Find all values of x at which the tangent line to the given curve passes through the origin for y = 1/(x + 4)
The tangent is a line of slope "m".
The derivative of the function gives this slope.
As the tangent passes through the origin, it's equation is y=mx, as c=0.
Hence, the point of intersection of this tangent and the curve gives us x.
$\displaystyle f'(x)=\frac{(x+4)(0)-1(1)}{(x+4)^2}$
The equation of the tangent(s) through (0,0) is $\displaystyle y=mx=\frac{-x}{(x+4)^2}$
Solving f(x) for the curve = mx for the line finds x.

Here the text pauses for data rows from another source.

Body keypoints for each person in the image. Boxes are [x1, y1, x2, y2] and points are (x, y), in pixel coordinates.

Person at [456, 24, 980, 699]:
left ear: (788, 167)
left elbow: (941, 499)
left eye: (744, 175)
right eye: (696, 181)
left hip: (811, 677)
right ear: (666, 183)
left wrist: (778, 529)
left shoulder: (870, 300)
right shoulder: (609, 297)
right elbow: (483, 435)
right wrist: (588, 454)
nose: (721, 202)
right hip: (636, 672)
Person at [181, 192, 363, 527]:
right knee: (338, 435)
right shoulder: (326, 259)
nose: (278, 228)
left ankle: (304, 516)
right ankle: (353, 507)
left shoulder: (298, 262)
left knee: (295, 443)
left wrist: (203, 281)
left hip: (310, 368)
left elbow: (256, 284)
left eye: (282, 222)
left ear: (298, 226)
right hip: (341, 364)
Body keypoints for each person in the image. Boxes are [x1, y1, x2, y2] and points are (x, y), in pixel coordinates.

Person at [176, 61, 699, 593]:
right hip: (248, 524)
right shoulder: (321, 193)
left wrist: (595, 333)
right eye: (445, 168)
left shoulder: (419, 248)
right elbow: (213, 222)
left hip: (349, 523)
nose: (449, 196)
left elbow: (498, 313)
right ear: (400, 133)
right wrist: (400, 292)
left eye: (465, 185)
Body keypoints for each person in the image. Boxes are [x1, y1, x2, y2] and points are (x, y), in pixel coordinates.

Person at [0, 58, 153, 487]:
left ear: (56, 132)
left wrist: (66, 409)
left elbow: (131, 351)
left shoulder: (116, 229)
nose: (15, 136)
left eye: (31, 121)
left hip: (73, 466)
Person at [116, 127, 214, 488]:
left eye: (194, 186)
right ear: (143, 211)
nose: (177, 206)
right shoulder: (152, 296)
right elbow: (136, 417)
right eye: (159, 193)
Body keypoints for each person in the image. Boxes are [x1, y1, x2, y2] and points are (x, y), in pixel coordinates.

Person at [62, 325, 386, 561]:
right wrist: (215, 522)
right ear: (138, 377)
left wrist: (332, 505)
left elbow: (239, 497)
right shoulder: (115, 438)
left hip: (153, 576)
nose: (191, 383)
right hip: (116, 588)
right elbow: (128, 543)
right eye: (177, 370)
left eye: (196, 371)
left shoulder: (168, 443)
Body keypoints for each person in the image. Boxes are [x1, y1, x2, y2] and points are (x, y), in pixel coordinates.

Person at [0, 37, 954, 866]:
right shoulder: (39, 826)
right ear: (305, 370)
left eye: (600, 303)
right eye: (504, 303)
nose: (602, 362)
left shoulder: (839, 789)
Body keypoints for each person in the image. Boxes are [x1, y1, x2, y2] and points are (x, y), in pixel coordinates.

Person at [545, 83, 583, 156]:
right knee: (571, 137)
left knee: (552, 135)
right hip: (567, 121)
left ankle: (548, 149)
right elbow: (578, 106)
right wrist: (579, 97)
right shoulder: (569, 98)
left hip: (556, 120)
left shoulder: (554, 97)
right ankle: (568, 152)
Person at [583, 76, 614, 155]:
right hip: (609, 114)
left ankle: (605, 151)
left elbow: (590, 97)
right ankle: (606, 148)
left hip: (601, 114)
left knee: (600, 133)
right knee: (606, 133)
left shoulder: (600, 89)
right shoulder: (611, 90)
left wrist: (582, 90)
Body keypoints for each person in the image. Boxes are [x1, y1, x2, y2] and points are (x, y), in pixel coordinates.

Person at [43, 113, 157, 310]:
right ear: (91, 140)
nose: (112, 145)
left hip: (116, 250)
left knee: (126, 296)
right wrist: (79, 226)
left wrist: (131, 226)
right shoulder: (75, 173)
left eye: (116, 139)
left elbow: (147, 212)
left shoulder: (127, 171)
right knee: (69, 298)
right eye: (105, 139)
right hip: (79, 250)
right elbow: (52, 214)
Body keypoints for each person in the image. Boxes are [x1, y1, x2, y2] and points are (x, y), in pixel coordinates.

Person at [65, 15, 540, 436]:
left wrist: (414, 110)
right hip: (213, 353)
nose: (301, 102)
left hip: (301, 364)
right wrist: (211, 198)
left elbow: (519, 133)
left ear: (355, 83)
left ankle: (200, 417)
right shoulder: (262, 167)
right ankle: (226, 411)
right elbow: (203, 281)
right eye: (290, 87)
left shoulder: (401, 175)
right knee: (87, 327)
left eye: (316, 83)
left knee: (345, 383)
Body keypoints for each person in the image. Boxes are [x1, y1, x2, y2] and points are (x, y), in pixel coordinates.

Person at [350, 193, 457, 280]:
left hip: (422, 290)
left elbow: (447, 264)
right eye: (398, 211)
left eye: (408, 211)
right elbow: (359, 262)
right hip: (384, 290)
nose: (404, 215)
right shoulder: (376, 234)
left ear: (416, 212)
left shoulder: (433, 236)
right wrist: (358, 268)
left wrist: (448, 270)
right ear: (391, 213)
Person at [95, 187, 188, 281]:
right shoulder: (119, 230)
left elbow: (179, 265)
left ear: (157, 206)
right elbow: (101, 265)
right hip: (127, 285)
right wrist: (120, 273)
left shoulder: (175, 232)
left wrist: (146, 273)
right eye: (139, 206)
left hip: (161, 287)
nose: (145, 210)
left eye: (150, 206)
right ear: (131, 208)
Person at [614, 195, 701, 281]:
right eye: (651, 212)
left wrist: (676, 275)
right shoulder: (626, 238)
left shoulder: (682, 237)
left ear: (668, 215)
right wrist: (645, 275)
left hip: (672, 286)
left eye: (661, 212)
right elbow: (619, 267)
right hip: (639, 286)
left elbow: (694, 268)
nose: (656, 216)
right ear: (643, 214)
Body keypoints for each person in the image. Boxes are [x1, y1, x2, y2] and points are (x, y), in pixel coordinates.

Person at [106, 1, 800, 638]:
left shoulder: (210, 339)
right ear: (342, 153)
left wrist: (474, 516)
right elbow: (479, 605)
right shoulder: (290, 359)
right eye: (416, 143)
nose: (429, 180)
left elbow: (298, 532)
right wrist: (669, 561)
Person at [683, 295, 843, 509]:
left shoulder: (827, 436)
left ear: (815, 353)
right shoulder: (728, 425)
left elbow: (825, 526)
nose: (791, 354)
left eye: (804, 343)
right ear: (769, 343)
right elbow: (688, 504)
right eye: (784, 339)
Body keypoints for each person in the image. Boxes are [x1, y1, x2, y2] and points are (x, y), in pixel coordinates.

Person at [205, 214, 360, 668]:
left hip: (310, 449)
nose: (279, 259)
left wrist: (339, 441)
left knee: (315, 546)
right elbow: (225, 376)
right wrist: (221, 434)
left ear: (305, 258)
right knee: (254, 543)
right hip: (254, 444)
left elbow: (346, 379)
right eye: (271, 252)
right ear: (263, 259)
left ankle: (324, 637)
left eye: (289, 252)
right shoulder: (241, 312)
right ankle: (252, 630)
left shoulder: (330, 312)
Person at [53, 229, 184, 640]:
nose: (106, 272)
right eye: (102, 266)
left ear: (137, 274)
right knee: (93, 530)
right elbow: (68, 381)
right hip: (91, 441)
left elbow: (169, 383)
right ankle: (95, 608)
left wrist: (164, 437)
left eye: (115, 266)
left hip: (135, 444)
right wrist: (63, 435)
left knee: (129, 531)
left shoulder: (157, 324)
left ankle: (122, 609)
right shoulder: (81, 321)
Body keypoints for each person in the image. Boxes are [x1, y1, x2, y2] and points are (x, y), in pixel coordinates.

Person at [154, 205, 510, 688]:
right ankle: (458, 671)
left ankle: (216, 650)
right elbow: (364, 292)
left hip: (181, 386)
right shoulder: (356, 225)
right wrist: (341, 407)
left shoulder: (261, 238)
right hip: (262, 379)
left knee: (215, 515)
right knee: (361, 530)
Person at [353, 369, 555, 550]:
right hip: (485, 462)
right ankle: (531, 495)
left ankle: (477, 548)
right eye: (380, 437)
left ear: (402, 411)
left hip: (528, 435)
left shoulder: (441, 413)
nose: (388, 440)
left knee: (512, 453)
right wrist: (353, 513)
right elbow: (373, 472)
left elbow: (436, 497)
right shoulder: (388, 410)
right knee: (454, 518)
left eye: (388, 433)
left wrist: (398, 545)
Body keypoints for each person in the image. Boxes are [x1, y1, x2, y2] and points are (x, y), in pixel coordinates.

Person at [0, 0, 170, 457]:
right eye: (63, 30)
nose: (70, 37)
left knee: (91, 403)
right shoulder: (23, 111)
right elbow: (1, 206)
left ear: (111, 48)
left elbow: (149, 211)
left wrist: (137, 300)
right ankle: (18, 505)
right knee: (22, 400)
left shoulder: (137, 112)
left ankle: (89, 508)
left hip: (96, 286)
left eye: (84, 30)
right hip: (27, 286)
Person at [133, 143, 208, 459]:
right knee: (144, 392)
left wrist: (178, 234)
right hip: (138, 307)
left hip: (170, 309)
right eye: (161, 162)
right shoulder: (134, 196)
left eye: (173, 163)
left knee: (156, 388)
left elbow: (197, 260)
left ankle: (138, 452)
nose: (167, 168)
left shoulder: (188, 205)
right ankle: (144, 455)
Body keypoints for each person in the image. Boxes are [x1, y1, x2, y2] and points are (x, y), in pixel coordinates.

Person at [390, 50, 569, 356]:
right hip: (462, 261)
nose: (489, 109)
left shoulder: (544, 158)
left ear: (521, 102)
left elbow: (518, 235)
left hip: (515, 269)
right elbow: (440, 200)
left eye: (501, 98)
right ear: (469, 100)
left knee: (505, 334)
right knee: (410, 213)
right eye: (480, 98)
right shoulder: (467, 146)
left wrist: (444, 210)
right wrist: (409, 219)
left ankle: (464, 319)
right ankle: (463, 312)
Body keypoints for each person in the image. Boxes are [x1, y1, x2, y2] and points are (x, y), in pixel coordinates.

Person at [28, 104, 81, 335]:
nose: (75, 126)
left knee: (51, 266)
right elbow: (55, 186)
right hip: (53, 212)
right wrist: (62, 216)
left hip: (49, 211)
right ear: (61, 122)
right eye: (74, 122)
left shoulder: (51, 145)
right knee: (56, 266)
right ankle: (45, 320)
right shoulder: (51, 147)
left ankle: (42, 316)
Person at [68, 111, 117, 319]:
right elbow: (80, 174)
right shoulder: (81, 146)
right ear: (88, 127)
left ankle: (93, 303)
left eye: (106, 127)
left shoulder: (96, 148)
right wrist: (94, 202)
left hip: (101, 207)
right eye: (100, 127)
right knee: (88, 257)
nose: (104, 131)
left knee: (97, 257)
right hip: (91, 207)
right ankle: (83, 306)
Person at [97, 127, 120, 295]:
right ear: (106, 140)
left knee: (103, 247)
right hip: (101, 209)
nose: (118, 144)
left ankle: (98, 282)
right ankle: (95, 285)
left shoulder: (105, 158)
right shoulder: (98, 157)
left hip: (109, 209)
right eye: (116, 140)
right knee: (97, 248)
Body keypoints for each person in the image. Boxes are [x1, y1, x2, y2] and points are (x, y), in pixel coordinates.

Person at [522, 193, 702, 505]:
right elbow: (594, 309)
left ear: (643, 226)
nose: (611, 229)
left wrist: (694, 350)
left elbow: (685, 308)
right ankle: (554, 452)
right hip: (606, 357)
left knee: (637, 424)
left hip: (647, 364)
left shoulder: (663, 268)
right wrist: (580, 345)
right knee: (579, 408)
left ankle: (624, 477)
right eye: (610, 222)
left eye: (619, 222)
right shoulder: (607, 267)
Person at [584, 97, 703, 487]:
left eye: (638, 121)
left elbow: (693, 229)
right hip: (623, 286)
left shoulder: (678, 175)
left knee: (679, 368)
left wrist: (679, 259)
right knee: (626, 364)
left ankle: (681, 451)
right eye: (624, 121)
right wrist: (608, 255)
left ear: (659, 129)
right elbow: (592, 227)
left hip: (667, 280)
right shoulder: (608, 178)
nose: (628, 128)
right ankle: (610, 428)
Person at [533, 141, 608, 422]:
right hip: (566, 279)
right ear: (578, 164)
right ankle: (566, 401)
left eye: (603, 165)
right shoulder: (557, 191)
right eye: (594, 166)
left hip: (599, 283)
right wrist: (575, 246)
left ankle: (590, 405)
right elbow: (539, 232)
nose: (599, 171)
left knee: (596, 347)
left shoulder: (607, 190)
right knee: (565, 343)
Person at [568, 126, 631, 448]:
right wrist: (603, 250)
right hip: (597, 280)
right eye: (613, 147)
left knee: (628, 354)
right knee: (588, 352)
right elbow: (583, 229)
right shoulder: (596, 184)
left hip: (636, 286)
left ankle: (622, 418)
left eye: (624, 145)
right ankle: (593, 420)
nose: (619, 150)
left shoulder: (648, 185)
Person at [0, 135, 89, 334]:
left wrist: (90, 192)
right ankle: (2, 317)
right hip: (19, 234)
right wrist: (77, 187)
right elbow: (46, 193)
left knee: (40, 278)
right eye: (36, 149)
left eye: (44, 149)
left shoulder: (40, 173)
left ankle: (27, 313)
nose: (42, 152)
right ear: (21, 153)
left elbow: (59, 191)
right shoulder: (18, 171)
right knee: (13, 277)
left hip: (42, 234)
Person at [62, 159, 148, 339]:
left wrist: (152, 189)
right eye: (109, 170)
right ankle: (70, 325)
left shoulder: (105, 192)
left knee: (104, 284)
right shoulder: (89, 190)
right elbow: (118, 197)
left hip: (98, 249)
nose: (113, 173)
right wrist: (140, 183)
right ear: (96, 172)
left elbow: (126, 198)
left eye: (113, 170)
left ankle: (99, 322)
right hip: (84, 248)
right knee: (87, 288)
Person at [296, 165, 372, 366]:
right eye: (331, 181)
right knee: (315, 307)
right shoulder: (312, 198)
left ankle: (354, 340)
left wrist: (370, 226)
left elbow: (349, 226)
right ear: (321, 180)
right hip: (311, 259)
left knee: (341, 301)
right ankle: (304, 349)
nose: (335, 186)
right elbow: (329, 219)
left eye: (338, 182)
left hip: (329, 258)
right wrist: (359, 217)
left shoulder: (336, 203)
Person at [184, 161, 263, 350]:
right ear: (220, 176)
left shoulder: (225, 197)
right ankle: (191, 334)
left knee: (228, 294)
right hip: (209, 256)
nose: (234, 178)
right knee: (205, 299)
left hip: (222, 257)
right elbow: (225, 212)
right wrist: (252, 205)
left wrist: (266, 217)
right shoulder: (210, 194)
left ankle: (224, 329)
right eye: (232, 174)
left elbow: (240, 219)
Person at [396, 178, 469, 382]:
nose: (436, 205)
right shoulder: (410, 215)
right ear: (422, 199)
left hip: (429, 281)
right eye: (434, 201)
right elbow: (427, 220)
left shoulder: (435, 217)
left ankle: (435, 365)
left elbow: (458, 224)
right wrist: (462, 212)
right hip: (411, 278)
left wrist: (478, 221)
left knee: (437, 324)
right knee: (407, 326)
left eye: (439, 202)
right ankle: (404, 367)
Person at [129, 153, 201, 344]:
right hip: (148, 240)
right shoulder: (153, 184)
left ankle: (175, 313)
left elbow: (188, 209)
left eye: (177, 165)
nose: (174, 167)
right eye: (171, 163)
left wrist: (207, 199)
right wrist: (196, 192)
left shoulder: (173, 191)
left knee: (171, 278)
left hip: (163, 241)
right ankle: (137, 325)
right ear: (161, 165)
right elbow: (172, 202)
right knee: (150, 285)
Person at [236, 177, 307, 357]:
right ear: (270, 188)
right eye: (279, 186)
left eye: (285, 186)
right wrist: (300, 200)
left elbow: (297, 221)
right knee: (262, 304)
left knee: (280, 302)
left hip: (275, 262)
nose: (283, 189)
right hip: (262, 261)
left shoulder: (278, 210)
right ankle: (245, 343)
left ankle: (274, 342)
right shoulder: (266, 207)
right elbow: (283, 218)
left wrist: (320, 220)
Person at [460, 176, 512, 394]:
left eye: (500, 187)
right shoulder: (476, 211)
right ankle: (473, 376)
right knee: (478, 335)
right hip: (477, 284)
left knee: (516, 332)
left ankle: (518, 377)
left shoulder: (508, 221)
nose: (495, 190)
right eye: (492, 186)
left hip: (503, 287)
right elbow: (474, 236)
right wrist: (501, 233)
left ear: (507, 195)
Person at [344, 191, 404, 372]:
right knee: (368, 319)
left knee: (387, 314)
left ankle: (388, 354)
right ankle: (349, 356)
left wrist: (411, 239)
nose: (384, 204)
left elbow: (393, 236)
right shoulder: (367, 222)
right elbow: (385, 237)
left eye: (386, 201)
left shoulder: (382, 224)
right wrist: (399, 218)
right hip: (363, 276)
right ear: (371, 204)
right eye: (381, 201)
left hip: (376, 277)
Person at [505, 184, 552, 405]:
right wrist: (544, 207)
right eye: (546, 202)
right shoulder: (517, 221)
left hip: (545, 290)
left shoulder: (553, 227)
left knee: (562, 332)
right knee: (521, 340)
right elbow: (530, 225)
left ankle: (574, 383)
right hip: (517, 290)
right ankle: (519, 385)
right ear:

$\displaystyle \frac{1}{x+4}=\frac{-x}{(x+4)^2}$
Solving this, bearing in mind that x=-4 is not part of the domain of f(x) or f'(x) discovers x.
Hence multiply both fractions by (x+4) before solving for x.
Lines look like this: $\displaystyle (y-y_{0}) = m(x-x_{0})$
We know we need the Origin: $\displaystyle y_{0} = m \cdot x_{0}$
The derivative gives the slope: $\displaystyle m = -\frac{1}{(x_{0}+4)^{2}}$
We know: $\displaystyle y_{0} = \frac{1}{x_{0}+4}$
I'm a little surprised to find only one solution. I expected two solutions when I started the problem. I was wrong.
Let's see what you get.